Top of Data shown

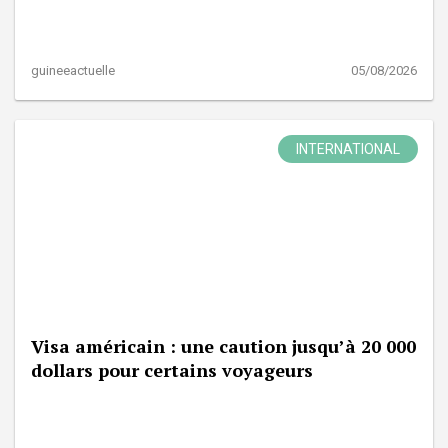
guineeactuelle
05/08/2026
INTERNATIONAL
Visa américain : une caution jusqu’à 20 000
dollars pour certains voyageurs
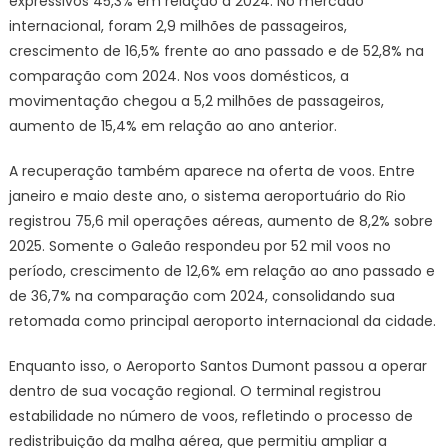
expressivos 45,3% em relação a 2024. No mercado
internacional, foram 2,9 milhões de passageiros,
crescimento de 16,5% frente ao ano passado e de 52,8% na
comparação com 2024. Nos voos domésticos, a
movimentação chegou a 5,2 milhões de passageiros,
aumento de 15,4% em relação ao ano anterior.
A recuperação também aparece na oferta de voos. Entre
janeiro e maio deste ano, o sistema aeroportuário do Rio
registrou 75,6 mil operações aéreas, aumento de 8,2% sobre
2025. Somente o Galeão respondeu por 52 mil voos no
período, crescimento de 12,6% em relação ao ano passado e
de 36,7% na comparação com 2024, consolidando sua
retomada como principal aeroporto internacional da cidade.
Enquanto isso, o Aeroporto Santos Dumont passou a operar
dentro de sua vocação regional. O terminal registrou
estabilidade no número de voos, refletindo o processo de
redistribuição da malha aérea, que permitiu ampliar a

Bottom of Data shown

Problem statement: Look over the entries above. Copy every line that contains the word "aumento".

Written response:
aumento de 15,4% em relação ao ano anterior.
registrou 75,6 mil operações aéreas, aumento de 8,2% sobre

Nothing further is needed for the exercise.